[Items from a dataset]
※ ※ ※
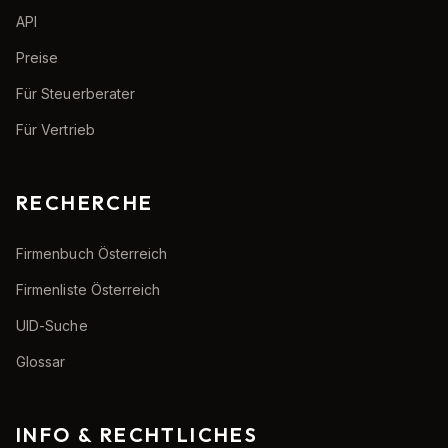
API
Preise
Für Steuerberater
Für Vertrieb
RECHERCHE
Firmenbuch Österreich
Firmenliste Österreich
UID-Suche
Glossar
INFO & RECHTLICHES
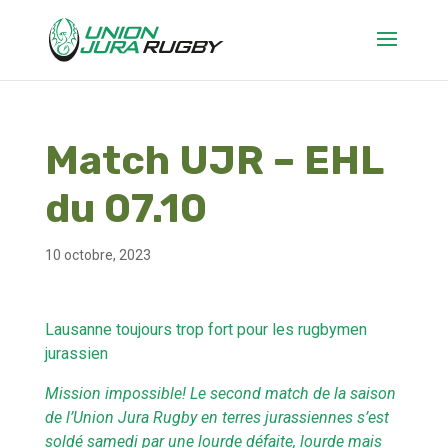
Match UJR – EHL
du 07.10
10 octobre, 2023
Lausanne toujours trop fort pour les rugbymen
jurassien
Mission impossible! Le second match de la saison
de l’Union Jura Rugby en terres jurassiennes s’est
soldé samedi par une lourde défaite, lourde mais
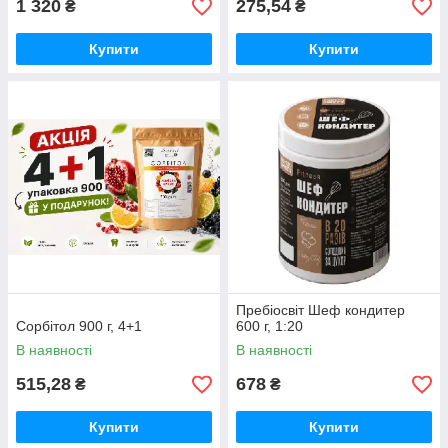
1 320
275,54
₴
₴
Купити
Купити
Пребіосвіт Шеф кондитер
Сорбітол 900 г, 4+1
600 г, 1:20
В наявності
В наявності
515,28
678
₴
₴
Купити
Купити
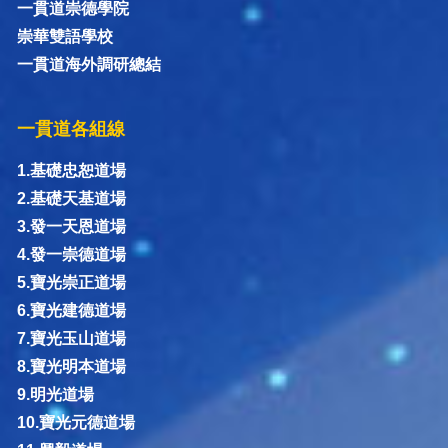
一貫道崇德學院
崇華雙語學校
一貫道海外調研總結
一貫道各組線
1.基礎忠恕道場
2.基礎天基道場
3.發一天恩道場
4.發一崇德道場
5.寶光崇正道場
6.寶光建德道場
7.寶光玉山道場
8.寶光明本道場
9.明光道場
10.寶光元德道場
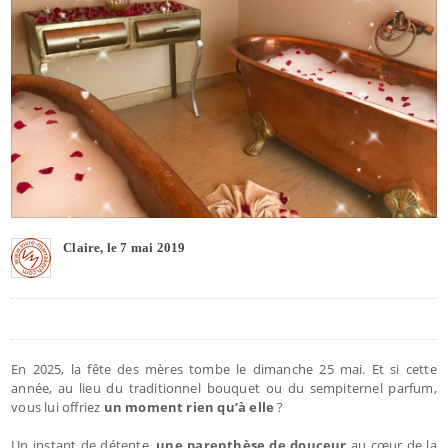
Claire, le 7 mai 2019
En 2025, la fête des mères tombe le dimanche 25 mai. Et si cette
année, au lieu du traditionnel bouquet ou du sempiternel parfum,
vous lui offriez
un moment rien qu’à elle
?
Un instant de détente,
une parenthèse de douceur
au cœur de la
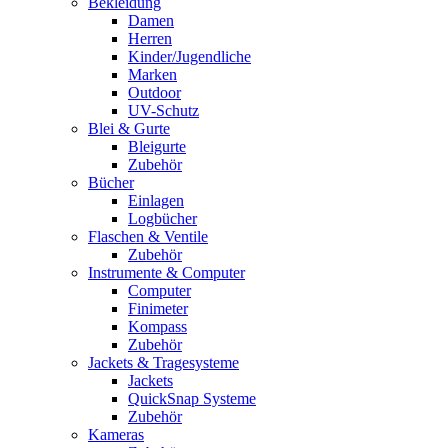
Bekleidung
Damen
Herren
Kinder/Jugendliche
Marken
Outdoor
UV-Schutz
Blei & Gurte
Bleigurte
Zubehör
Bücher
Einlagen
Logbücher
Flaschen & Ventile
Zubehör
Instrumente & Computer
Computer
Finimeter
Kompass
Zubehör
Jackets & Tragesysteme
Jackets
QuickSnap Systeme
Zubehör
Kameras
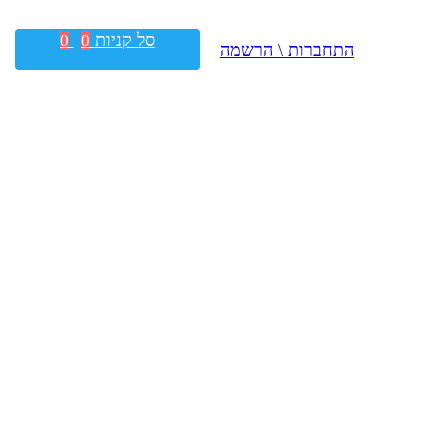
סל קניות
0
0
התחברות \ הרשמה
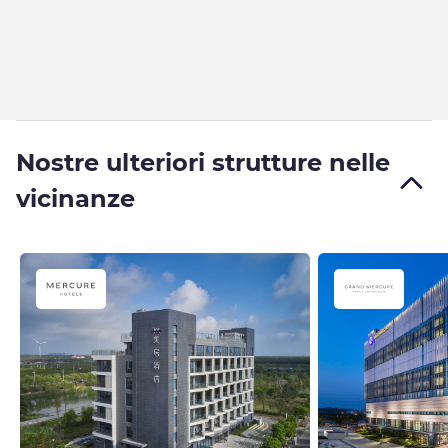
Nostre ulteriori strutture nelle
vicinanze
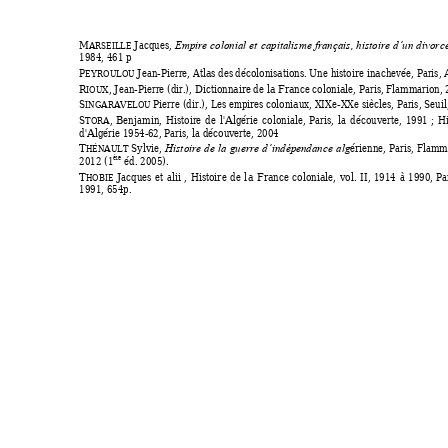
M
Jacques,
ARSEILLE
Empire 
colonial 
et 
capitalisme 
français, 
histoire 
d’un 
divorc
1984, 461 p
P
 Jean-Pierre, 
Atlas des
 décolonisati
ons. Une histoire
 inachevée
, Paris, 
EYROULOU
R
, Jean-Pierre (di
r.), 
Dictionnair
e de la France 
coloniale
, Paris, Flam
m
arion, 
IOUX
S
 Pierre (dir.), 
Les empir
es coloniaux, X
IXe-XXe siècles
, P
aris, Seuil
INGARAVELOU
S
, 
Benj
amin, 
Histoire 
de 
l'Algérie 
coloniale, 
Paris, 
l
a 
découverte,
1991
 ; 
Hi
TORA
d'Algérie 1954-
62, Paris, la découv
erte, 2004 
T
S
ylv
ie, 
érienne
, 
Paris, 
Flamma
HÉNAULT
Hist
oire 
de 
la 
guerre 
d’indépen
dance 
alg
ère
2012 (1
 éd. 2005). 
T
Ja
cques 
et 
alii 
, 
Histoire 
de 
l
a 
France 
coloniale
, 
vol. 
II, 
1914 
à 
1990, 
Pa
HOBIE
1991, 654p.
※ ※ ※
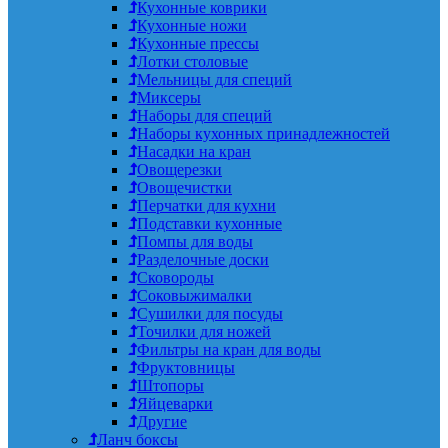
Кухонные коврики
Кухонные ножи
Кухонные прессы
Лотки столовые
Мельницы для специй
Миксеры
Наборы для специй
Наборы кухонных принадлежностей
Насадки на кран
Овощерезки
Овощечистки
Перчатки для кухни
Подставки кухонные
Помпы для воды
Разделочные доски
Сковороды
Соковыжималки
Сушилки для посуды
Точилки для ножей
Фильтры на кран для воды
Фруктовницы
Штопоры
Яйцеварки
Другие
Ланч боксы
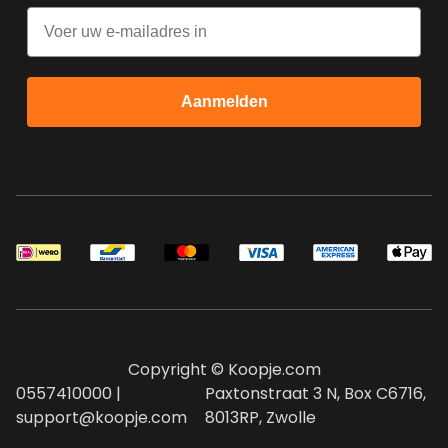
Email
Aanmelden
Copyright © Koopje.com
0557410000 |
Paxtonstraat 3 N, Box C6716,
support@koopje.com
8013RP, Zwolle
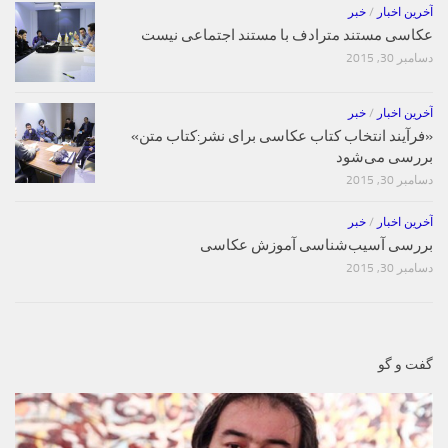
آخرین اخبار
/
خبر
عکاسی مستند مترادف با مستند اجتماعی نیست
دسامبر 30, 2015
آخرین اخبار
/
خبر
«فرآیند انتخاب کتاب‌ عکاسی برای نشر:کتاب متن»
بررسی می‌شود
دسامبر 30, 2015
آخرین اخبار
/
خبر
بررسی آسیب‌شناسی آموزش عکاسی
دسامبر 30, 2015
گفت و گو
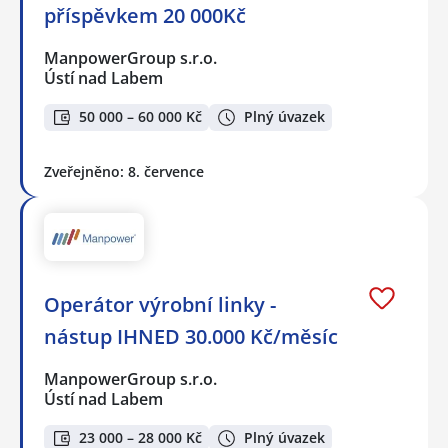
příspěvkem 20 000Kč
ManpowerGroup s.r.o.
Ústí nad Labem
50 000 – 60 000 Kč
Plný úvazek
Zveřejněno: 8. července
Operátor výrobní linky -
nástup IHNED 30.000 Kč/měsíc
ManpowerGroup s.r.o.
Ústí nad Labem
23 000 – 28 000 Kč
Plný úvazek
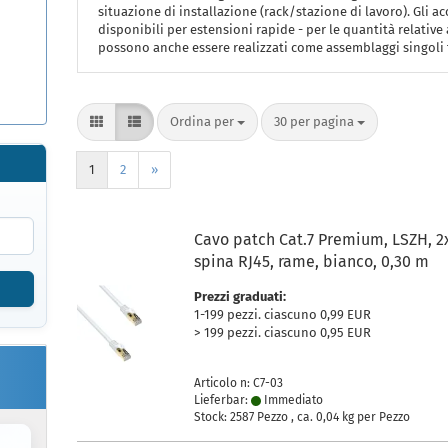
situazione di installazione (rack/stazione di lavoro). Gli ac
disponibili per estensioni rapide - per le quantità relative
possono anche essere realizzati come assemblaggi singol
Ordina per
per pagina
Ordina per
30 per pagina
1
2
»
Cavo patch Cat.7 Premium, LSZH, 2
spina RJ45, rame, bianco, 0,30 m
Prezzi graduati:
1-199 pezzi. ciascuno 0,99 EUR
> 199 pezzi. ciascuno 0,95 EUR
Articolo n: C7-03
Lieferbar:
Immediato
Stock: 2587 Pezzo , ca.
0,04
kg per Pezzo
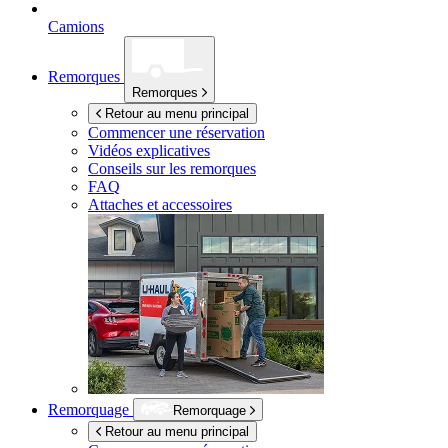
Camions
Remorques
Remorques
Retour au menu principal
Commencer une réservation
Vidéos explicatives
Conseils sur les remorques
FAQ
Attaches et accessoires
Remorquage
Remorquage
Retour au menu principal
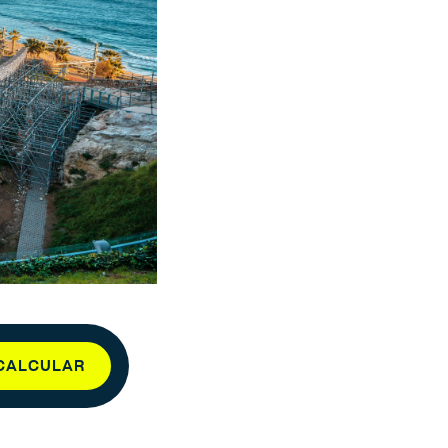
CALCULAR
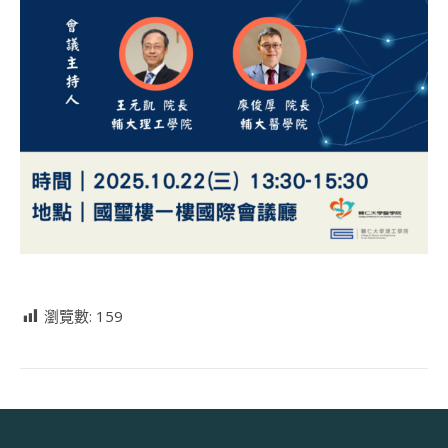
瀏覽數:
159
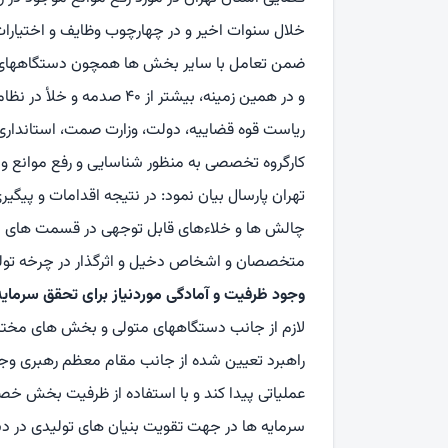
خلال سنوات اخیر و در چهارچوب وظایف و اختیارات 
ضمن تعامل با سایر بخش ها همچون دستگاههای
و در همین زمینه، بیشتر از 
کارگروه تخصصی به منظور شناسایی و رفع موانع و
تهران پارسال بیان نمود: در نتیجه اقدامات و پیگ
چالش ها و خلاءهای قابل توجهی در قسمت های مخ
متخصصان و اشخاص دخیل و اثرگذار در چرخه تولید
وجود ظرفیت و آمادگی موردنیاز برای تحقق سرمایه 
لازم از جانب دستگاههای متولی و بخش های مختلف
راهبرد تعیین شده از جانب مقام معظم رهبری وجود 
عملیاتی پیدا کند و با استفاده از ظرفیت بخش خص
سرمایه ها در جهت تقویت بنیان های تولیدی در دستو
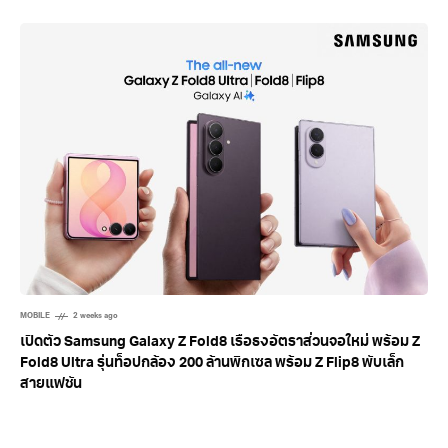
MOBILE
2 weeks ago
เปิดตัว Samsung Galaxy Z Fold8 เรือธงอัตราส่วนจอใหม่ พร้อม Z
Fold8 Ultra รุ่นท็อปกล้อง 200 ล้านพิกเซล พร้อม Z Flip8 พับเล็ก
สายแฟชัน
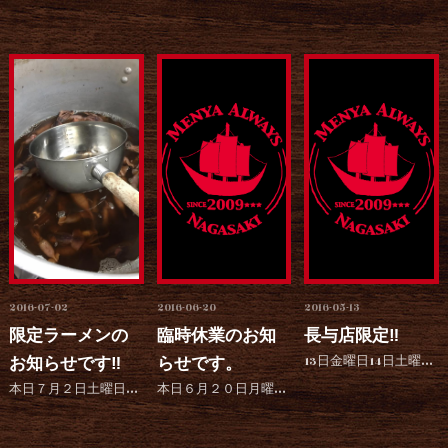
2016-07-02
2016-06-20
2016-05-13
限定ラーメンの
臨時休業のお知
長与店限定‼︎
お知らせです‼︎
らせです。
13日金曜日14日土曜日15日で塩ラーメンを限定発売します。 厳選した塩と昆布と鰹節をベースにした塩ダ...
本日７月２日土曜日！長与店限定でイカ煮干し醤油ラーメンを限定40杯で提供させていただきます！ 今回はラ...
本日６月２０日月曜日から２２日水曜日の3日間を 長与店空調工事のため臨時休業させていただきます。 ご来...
※ ※ ※
Task brief: Find each line in the items above that contains the string "Pierre", and copy those lines. Case counts.

Written solution:
 Jean-Pierre, 
, Jean-Pierre (di
 Pierre (dir.), 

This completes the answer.